For his efforts, Ustimenko was selected to play in the MHL All-Star Game and was named Goaltender of the Month for the Western Conference in October of last season.
Although born in Belarus, Ustimenko represents Russia internationally. He impressed in two appearances for bronze medalist Team Russia at the 2017 Under-18 World Championships. Now 19 years old, the 6-foot-3, 187-pound netminder will vie this fall for a spot on Team Russia’s squad at the 2018-19 World Junior Championships.
Ustimenko attended the Flyers’ Development Camp in Voorhees in July, where he worked with Flyers goaltending development coach Brady Robinson (who also visited him in Russia last season) and participated in the annual end-of-camp 3-on-3 tournament.
According to Hextall, Ustimenko does not yet speak more than the most rudimentary of English. The language of hockey has to suffice for now.

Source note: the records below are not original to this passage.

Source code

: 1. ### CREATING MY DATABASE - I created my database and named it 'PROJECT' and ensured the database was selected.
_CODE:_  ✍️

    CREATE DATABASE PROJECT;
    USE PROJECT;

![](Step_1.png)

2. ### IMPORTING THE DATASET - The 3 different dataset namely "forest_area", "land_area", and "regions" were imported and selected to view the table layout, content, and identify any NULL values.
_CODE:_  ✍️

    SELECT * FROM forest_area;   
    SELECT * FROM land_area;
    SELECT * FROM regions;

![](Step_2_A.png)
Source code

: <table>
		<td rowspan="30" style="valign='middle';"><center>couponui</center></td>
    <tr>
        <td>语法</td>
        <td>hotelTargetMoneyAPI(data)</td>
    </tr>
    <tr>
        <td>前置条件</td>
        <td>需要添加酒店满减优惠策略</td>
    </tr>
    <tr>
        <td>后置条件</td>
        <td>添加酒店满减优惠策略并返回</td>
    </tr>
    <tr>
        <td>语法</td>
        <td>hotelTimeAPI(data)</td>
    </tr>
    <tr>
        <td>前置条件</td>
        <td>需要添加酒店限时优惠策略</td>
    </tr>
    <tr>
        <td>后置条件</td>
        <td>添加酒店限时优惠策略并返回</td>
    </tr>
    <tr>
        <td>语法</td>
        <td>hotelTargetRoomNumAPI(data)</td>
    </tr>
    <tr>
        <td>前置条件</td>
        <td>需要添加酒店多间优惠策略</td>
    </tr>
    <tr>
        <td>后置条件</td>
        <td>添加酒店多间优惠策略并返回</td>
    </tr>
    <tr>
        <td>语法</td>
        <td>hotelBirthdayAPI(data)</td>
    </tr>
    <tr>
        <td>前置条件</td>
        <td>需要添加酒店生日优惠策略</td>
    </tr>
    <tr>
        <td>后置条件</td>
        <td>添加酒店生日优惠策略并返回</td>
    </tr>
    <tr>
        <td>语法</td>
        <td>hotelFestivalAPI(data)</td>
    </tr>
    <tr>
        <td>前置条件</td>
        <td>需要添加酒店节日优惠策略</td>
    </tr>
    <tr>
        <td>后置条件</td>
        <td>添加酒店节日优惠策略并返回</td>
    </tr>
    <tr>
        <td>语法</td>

“Ustimenko says ‘hi’ like where German [Rubtsov] was a year and a half ago. All these kids, the sooner they learn the language, the [easier the transition]. We’ve got goalie coaches working with Ustimenko and we got to have Slava [Kouznetsov, the Flyers’ skating coach] there to translate it. Brady goes to see Ustimenko over there and our scout [Ken Hoodikoff] has to be there to translate,” Hextall said.
Ustimenko’s KHL rights belong to Admiral Vladivostok; one of the weaker teams in the league. Come next season, he could potentially serve as a backup for some KHL games while apprenticing to make his KHL debut, play at the minor league (VHL) level or remain in the MHL.